Niezła teoria, ale powiedz jeśli firmie nie szkodzi jedna uwalona partia towaru to komu szkodzi? Przypadkiem nie Tobie?

----------


## Dafi Pe

> Poza tym, sprzęt mniej znanych marek nieraz jest lepszy od tych rzekomo "markowych", bo mały producent jedyne na co może liczyć to na klienta który wróci bo będzie zadowolony z wysokiej jakości produktu, dlatego przykładają większą wagę do jakości niż firmy które idą w miliony sztuk i jedna uwalona partia im nie zaszkodzi. Nie mówię że jest to reguła, ale zdaża się


Z moich obserwacji wynika, że to właśnie Tryton, Graphite i inne tego typu wynalazki idą w milionach sztuk. Może nie pod tą samą nazwą, ale na świecie jest tego mnóstwo  :wink: 

Co do marki Pro-line, to akurat ich narzędzia ręczne kupuję, bo faktycznie mają dobry stosunek jakości do ceny. Może za wyjątkiem młotków, które kosztują swoje, a nie są warte takiej ceny  :wink:

----------


## מרכבה

Jaka pilarka do amatora który ma do czynienia z wszelaką biomasą?
http://www.stihl.pl/Produkty-STIHL/P...30/MS-661.aspx
http://www.husqvarna.com/pl/products...insaws/390-xp/ nim zaczniecie wychodzić z podziwu co tego koledze chodzi, że przecież to jest 
dla amatora http://www.husqvarna.com/pl/products/chainsaws/236/ tylko że tym  czymś można najwyżej się pobawić.
Później nachodzą ludzi pomysły na robienie rembaków i innych drzewo ye ków,
https://www.youtube.com/watch?v=vJOvnsMJHJ8
https://www.youtube.com/watch?v=4unOy3wn6CQ
https://www.youtube.com/watch?v=S1jGmFgfNBo

----------


## compi

Nie kupuj tych świdrowych. Pomagałem koledze świeże owocowe drzewa tym łupać. Dwa razy zablokowało tak, że ani w te, ani wewte  :wink: . Gdyby nie pilarka spalinowa pod ręką to chyba dłutem byśmy się dokopywali do rdzenia.

----------


## xkomandosx

Ja mając do wycinki ok 30 drzew z średnicą do 30 cm i wiedząc że później nie będę używał kupiłem to:
http://www.leroymerlin.pl/maszyny-og...,l81.html#opis

po 20 drzewkach wymieniłem łańcuch (nie miałem czasu wtedy na ostrzenie) na Stihl'a i szło jak w masło.

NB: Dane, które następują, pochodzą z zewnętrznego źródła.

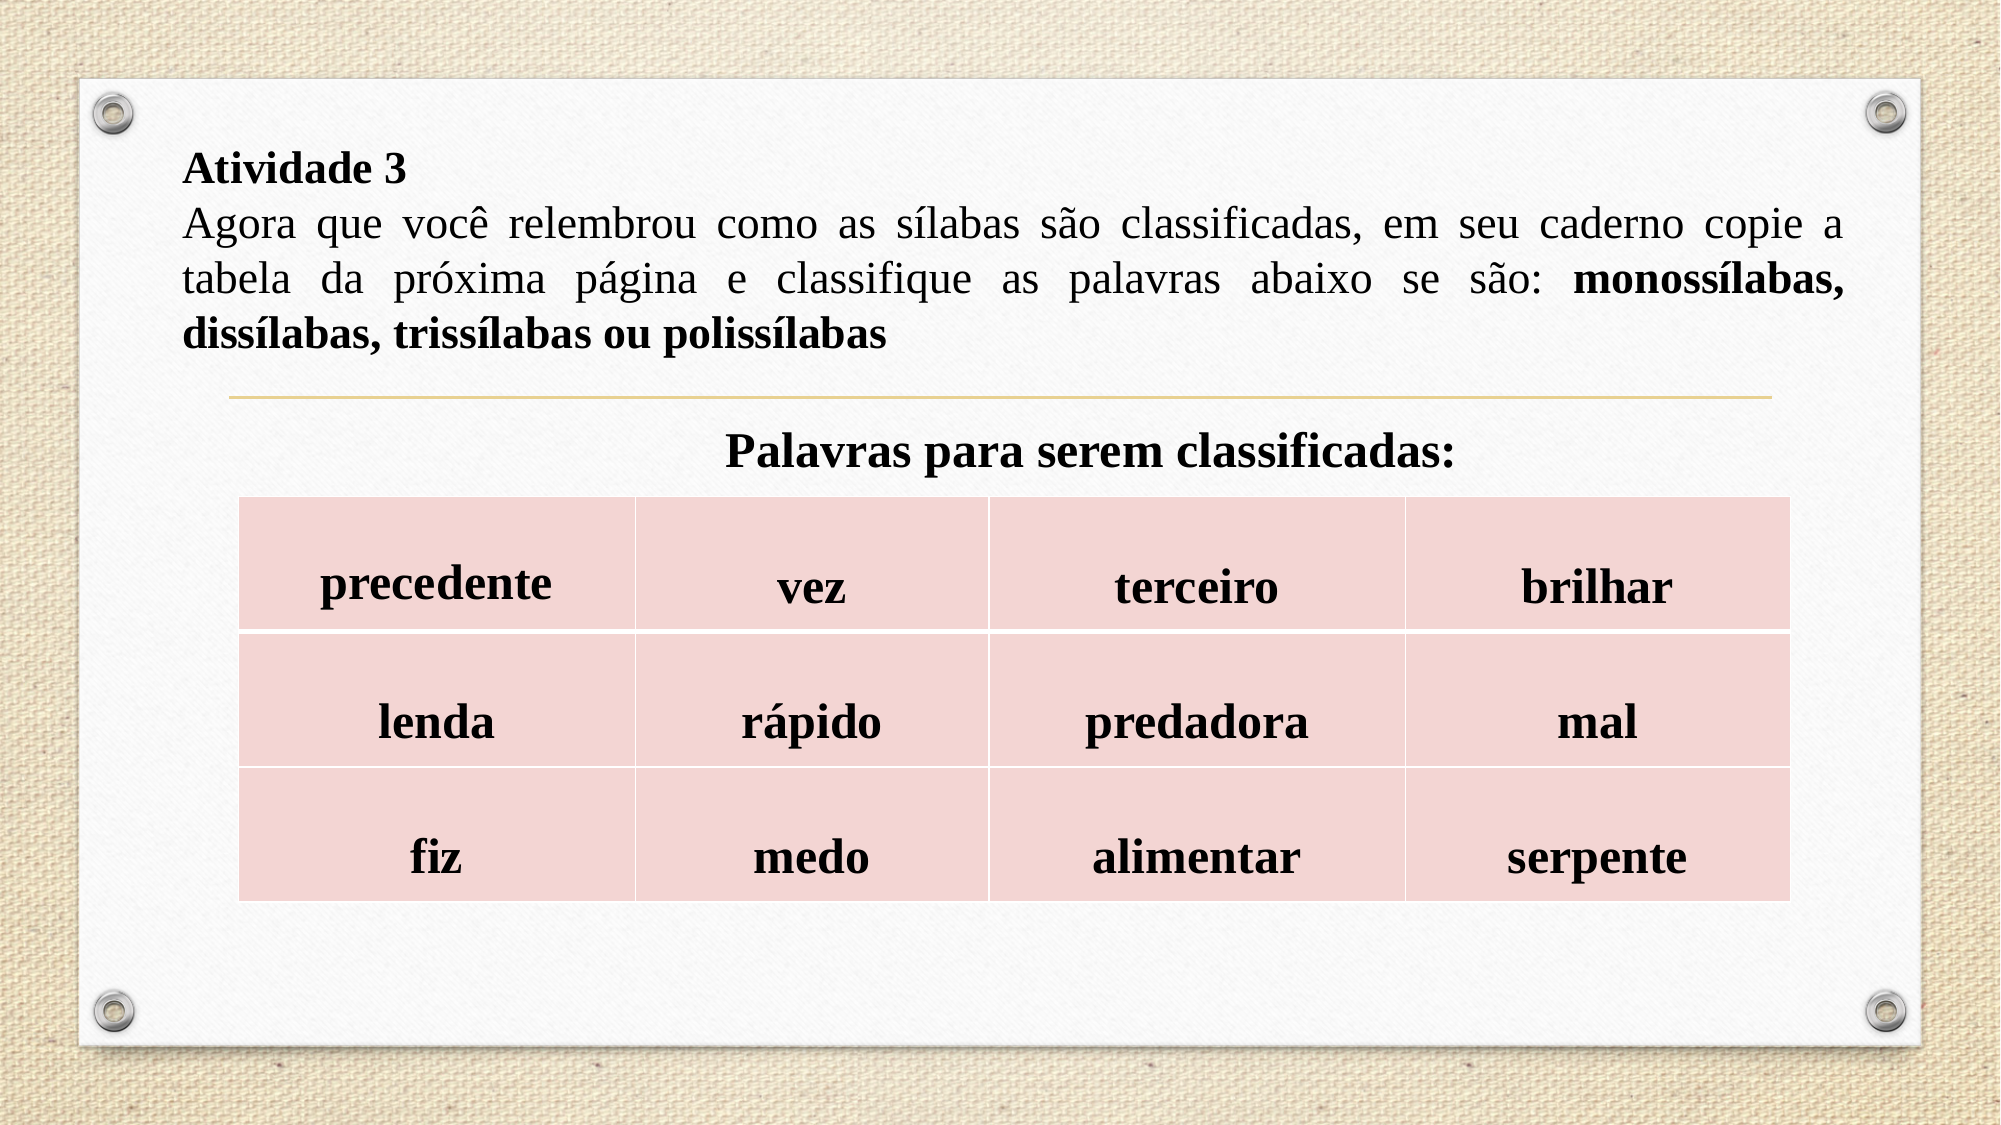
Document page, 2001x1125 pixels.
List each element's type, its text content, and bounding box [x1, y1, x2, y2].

picture [0, 0, 2001, 1125]
table_header precedente [239, 497, 635, 629]
table_header brilhar [1406, 497, 1790, 629]
text_box Palavras para serem classificadas: [711, 409, 1473, 485]
table_cell mal [1406, 634, 1790, 766]
table_cell fiz [239, 768, 635, 901]
table_header terceiro [990, 497, 1405, 629]
table_cell alimentar [990, 768, 1405, 901]
table_cell serpente [1406, 768, 1790, 901]
table_cell predadora [990, 634, 1405, 766]
text_box Atividade 3 Agora que você relembrou como as sílabas são classificadas, em seu caderno copie a tabela da próxima página e classifique as palavras abaixo se são: monossílabas, dissílabas, trissílabas ou polissílabas [167, 129, 1860, 365]
table_header vez [636, 497, 988, 629]
table_cell medo [636, 768, 988, 901]
table_cell lenda [239, 634, 635, 766]
table_cell rápido [636, 634, 988, 766]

Zero problemów - jak dla mnie super opcja jak ktoś chce wyczyścić działkę pod budowę domu.

----------


## zagorski-tomasz

W twoim przypadku dobry rozwiązaniem będzie wspomniane tu Solo lub Stihl, Husqvarna chodzi dopiero jak się rozgrzeje,części drogie,gażniki często padają,taka troszkę Chińska tandeta

----------


## atr1

Witam. Mam podobny problem jak autor tematu. Potrzebuję dobrej ale nie w pełni profesjonalnej pilarki spalinowej. Mam trochę drzew do pocięcia , głównie akacje z czego większość to  gałęzie ale znajdzie się też kilka grubszych pni. Pilarka będzie wykorzystywana maksymalnie kilka razy w roku głównie do pocięcia drewna na opał lub do obalenia jakiegoś drzewka. Mam na oku trzy modele i chciałbym uzyskać Wasze opinie na ich temat.
1. STIHL MS 181
2. HUSQVARNA 135
3. Oleo Mac GS 370 lub GS 350c

----------


## photos

Ja bym wybral tego slabszego stihla. Mam takie szczescie ze zawsze jak cos kupuje z idea "a ja bede korzystał raz w roku i nie potrzebuje markowego urzadzenia" to zawsze to urzadzenie mi sie zepsuje. A to przeciaze, a to padnie bo wykananie jest kiepskie. Zawsze rozwali sie w polowie roboty i nerwy mi puszczaja. Teraz jak nie potrzebuje jakiegos mocno profesjonalnego narzedzia to kupuje slabszy model ale dobrej marki, Nie stac mnie na firmy "no name" bo zawsze po tym musze kupic nowe markowe.

----------


## jarekpolak

mam stihl 181. jestem mega zadowolony z jednym małym minusem - oryginalny łańcuch strasznie się naciąga. kupiona na budowe ze względu na wagę. Do więźby super sprawa.

----------


## zagorski-tomasz

Kup tego Stihla będzie z tego towarzystwa najlepszy z Husqvarną możesz mieć problemy,Stigę sobie odpuść bo to Chińczyk

----------


## mikegolf

Ja mam stihl 181, to moja pierwsza w zyciu pilarka - bardzo polecam, lekka i daje rade. 
Jedyna wada to znany problem z wezykiem oleju - po jakims czasie zaczyna puszczac, na szczescie jego wymiana to 10 minut dla amatora jak ja  :wink: 
ps podobno stihl zamierza wypuscic w koncu wzmocniona wersje tego wezyka zeby rozwiazac problem - tak mi powiedzieli w sklepie z pol roku temu

----------


## RobsonC

Również posiadam S181. Moja pierwsza pilarka ale zapewne nie ostatnia. 
Do prac wokół domu i obróbki gałęzi zwieszających się z drogi jest super. Dużą zaletą jest waga. Trzeba dbać o płyny  :wink:  

Pozdrawiam 
Robert

----------